Known Problems in MainBoss Basic 2.9
This web page lists problems known to affect certain versions of MainBoss 2.9.
@Requests Must be Able to do Reverse Lookup on POP3 Address
The @Requests service must be able to do a reverse lookup operation on the IP address specified for POP3. Typically, this means that there must be a working DNS address associated with the IP address.
Error in Command Line Help
If you use the mboss.exe command in a command prompt window, there are several contexts in which it shows a help file describing the command line options. The file shows an option of the form */MZH. The * should not be present; the option is just /MZH.
Printing Multiple Copies of Reports on Windows 7 and Vista (MainBoss 2.9 Update 8 and earlier)
Due to a change of behavior in Windows 7 and Vista, older versions of MainBoss Basic will print too many copies if you ask for multiple copies of a report. Specifically, you'll get the square of the number you ask for; if you ask for two copies, you get four; if you ask for three copies, you get nine; and so on.
This problem has been fixed in Update 9, now available. If you have an older version of MainBoss Basic, the workaround is to print one copy at a time.
Fault on Windows Server 2008 Remote Desktop (MainBoss 2.9 Update 7 and earlier)
If you have a mouse with a mouse-wheel and you use the wheel when connected to MainBoss using a Windows Server 2008 Remote Desktop Connection, the connection will fault. This problem is fixed in MainBoss 2.9 Update 8.
64-bit Versions of Windows (MainBoss 2.9 Update 6 and earlier)
Old versions of MainBoss Basic do not work on 64-bit versions of Windows. This problem was fixed as of MainBoss 2.9 Update 7.
Missing E-mail Addresses and @Requests
If you delete the e-mail address associated with a requestor, @Requests will still try to send acknowledgements to that requestor under certain rare circumstances. The result may be errors in the acknowledgement process. To fix the problem, manually delete the entry for the requestor from the @Request list of recognized e-mail accounts.
Files Damaged by Power Outages (Affects all versions of MainBoss 2.9)
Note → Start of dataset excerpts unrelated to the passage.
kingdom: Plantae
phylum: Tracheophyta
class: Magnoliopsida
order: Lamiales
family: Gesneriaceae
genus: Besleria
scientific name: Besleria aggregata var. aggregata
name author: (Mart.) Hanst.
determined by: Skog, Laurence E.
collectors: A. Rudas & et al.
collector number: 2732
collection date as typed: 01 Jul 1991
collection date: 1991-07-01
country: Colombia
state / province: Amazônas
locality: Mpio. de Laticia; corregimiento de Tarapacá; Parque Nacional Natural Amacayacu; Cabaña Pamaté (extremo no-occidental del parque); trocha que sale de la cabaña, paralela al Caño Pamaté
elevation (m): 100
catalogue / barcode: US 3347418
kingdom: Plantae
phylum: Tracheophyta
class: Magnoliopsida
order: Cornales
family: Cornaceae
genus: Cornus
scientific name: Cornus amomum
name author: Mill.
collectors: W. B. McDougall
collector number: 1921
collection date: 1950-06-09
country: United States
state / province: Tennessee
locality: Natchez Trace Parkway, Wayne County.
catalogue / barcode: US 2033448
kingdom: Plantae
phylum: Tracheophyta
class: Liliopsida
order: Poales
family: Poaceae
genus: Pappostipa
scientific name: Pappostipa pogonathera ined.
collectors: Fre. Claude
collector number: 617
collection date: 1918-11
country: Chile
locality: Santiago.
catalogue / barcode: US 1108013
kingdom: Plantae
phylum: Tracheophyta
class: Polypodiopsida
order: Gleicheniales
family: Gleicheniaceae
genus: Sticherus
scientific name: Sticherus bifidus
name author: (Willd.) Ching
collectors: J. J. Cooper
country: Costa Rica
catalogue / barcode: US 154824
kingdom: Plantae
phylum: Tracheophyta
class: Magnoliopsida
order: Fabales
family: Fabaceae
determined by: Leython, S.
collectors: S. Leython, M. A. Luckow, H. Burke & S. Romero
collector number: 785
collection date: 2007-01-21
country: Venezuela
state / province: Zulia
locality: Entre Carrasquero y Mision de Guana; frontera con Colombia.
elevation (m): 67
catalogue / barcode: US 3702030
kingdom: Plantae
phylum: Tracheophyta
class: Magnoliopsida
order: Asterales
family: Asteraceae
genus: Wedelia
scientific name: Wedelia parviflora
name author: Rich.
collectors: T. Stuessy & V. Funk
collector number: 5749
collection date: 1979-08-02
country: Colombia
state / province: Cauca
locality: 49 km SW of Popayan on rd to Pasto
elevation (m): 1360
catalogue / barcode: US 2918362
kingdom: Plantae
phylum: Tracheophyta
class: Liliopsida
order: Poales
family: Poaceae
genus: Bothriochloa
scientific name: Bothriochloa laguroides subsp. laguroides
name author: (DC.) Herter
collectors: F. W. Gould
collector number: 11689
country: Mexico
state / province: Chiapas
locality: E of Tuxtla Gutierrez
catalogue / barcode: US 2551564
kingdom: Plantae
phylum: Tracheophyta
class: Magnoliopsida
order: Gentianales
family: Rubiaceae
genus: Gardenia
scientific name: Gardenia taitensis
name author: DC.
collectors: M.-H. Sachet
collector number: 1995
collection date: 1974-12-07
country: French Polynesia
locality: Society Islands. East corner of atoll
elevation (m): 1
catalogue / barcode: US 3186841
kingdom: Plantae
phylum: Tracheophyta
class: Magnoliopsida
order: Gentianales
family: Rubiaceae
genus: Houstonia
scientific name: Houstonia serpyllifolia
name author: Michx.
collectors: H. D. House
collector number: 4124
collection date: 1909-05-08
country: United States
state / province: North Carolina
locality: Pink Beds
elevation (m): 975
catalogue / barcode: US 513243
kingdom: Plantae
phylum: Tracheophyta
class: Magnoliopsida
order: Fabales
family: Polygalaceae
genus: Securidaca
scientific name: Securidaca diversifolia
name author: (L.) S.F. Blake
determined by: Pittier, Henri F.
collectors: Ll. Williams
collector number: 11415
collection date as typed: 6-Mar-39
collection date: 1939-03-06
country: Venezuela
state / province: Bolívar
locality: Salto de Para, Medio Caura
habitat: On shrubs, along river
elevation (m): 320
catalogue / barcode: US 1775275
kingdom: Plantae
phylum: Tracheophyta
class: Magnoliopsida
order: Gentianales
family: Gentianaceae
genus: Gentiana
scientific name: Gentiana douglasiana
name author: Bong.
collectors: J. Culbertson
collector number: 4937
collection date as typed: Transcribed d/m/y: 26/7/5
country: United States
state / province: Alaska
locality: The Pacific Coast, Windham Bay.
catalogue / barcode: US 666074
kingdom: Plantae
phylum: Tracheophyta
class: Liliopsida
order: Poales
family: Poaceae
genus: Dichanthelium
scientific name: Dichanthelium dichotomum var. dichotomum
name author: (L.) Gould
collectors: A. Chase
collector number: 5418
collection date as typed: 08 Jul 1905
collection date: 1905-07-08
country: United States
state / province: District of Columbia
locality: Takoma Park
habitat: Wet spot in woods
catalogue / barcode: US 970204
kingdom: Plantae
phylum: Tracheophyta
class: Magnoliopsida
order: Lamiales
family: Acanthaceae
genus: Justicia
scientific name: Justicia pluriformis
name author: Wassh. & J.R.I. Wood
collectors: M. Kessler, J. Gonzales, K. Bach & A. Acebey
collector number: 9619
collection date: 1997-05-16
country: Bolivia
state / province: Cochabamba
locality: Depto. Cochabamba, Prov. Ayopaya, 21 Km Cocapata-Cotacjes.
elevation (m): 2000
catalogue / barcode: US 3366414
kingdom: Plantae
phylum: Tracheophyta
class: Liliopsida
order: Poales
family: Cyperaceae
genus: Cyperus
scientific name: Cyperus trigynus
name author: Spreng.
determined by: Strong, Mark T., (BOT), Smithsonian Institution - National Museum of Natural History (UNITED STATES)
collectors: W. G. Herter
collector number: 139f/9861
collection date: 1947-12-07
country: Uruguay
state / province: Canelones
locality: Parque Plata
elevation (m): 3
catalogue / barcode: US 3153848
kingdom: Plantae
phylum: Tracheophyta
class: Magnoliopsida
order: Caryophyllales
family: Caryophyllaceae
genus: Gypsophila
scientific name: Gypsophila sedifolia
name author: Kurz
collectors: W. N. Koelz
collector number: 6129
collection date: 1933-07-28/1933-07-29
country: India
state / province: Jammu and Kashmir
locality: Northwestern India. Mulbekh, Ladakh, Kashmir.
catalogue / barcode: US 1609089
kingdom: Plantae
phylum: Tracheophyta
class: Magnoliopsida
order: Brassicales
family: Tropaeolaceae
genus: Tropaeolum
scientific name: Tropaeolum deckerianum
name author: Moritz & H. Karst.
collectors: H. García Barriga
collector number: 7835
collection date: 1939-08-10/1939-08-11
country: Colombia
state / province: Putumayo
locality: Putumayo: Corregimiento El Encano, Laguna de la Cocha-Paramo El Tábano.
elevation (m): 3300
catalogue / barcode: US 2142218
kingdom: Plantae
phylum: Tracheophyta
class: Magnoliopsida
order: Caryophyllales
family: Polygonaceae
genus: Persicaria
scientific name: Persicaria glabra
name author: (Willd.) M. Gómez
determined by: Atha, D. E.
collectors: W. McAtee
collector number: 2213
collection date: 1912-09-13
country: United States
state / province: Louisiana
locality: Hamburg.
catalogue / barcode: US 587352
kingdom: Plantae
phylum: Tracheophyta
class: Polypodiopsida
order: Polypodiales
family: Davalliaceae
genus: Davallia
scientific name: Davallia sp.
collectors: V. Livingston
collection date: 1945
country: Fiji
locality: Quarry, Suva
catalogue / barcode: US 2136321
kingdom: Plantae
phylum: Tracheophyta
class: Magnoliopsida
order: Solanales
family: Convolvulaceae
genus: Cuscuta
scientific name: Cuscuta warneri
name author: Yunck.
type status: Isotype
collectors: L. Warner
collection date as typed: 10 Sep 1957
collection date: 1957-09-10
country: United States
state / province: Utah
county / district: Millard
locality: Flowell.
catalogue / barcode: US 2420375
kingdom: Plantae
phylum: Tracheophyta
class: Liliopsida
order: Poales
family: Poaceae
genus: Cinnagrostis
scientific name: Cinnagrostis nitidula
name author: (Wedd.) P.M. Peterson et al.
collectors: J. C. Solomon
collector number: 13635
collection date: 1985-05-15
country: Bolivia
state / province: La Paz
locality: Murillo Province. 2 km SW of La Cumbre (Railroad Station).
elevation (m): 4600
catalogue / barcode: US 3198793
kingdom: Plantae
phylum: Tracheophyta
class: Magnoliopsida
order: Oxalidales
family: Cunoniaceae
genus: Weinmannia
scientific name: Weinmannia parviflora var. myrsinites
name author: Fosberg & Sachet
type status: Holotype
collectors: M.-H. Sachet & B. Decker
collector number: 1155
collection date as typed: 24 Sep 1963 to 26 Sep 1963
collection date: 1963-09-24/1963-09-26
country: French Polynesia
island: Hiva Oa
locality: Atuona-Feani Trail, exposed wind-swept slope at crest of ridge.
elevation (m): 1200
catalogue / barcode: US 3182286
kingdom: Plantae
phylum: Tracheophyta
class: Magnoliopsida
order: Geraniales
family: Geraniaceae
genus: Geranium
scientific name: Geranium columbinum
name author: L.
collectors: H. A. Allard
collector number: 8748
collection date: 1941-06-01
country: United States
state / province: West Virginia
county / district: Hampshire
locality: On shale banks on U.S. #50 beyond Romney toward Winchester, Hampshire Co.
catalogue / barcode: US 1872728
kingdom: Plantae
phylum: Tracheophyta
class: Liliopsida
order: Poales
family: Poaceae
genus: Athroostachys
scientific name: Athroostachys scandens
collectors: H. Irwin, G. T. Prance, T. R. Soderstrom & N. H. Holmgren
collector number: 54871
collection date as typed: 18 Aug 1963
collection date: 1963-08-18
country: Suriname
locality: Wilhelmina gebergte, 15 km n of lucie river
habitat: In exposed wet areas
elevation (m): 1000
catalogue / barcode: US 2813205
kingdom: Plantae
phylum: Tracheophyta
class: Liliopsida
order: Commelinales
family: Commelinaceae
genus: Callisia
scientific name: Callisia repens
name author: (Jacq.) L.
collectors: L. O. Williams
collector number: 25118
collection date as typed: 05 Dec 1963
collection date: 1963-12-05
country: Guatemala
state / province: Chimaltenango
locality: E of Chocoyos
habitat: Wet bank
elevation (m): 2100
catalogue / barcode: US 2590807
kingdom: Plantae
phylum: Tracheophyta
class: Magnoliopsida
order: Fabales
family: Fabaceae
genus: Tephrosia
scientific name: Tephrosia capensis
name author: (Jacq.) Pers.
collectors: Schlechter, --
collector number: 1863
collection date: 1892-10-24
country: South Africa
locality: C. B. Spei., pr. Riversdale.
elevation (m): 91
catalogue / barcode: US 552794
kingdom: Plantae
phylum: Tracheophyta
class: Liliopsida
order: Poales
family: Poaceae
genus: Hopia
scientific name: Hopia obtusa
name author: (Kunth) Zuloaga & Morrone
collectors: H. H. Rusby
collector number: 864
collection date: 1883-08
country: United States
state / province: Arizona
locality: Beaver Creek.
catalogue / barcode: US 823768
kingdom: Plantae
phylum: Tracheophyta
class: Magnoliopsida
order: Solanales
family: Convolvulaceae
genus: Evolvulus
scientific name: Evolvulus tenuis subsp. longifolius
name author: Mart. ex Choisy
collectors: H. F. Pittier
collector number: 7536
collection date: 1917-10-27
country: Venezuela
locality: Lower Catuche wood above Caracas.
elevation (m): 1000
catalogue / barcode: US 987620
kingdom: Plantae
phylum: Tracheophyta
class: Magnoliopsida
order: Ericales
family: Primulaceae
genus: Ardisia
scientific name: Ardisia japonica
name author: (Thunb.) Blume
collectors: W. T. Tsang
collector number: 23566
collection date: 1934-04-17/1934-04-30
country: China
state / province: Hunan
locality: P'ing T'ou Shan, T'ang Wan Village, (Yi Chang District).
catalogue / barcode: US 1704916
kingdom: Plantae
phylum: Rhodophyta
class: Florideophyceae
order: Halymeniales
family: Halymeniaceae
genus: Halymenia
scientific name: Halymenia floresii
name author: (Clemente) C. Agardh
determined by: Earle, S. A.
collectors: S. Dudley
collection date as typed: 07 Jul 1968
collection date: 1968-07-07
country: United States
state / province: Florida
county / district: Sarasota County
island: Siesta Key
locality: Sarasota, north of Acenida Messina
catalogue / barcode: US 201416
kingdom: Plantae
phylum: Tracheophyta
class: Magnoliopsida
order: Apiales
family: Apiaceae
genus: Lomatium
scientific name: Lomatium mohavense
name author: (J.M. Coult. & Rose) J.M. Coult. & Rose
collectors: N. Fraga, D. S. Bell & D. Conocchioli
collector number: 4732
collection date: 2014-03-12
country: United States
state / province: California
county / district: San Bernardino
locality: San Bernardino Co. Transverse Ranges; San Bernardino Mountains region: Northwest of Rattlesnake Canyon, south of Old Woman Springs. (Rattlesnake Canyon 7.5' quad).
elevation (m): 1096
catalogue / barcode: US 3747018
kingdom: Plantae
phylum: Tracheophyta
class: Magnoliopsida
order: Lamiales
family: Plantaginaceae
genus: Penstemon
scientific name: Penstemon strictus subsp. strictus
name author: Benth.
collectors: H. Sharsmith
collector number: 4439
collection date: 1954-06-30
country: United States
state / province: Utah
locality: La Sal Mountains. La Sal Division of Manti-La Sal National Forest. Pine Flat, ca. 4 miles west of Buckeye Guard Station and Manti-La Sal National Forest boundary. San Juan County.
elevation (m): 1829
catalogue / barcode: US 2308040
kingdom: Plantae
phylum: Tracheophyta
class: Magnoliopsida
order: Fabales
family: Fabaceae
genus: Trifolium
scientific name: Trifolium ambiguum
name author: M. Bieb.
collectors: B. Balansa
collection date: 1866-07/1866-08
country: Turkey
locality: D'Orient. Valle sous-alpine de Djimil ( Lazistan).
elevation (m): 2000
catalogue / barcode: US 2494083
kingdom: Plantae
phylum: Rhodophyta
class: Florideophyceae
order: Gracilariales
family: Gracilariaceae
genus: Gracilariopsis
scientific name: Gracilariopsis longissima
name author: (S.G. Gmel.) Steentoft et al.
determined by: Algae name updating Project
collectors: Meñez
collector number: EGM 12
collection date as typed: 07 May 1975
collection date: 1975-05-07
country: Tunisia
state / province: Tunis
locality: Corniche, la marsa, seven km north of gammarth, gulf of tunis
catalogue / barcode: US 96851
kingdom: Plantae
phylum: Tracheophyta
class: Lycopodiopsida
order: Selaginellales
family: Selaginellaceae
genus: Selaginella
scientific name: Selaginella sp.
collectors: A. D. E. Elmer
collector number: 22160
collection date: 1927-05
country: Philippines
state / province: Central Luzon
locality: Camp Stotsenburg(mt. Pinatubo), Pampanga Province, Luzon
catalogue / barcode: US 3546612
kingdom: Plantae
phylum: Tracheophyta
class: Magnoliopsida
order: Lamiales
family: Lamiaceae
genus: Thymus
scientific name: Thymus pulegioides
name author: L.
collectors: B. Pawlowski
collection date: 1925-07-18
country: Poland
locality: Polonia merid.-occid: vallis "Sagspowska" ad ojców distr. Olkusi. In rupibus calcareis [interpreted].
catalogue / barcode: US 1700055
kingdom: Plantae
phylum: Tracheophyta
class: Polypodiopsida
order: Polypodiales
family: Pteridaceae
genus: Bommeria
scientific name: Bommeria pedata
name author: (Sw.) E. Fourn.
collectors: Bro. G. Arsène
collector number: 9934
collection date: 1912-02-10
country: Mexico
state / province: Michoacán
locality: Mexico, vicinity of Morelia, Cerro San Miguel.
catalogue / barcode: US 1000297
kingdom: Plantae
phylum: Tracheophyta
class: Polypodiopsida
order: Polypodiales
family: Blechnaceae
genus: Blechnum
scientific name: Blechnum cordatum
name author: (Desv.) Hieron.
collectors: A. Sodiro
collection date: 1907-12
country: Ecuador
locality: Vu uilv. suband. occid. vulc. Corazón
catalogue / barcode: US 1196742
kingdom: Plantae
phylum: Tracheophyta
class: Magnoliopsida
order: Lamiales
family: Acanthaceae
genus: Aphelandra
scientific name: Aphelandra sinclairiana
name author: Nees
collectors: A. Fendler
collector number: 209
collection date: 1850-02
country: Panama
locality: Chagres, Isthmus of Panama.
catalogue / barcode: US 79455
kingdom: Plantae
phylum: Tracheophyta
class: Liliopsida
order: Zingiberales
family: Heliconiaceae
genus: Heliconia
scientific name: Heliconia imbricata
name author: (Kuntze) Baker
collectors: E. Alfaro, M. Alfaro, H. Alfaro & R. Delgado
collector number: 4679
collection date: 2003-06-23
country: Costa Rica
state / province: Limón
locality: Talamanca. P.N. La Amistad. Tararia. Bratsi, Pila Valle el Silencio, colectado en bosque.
If your computer's power goes out while MainBoss is updating a database file, the file may be left in an unusable condition. DBFIX is a utility provided by Codebase that may be useful in fixing such a problem.
If a file has this kind of problem, MainBoss typically displays an error message when the file is opened. For example, suppose you are trying to edit an existing work order; you might see an error message that says
File is not a Data File Status -200 80137 C:\MainBoss\Labor.dbf
This is a perfect candidate for using the DBFIX program to fix the specified database file (in this case C:\MainBoss\Labor.dbf).
IMPORTANT: DBFIX is a 16-bit program. It will work on Windows XP but not on Windows 7 or 8. You can, however, run DBFIX on an XP simulator running under Windows 7 or 8. For more information, see http://windows.microsoft.com/en-CA/windows7/products/features/windows-xp-mode.
DBFIX is distributed as a ZIP file named DBFIX.ZIP. To download the file, click
DBFIX.ZIP is a ZIP file containing the following:
DBFIX.EXE BWCC.DLL Readme.txt
Unzip DBFIX.ZIP, then copy the files into the directory that contains your database, then follow the instructions below.
Note that several files may have been open simultaneously at the time of the power failure, so you may have to fix more than one file.
Some data may have been lost when the file was damaged. After you have fixed the database file, review any work you did since the file was damaged. You may have to re-enter some data. We also recommended that you use the MainBoss audit facilities (Administration->Database->Audit in the MainBoss menu) to check for problems.
If you have any difficulties using DBFIX, contact MainBoss Support. (Please do not contact Codebase, since they do not support DBFIX.)
NOTE: Fixing database files can be time consuming. We recommend that you use an Uninterruptible Power Supply (UPS) on the computer that holds your MainBoss database. You should also make regular backups of your database and store these backups on a separate computer or on an external device such as CD-ROM, disk, or tape.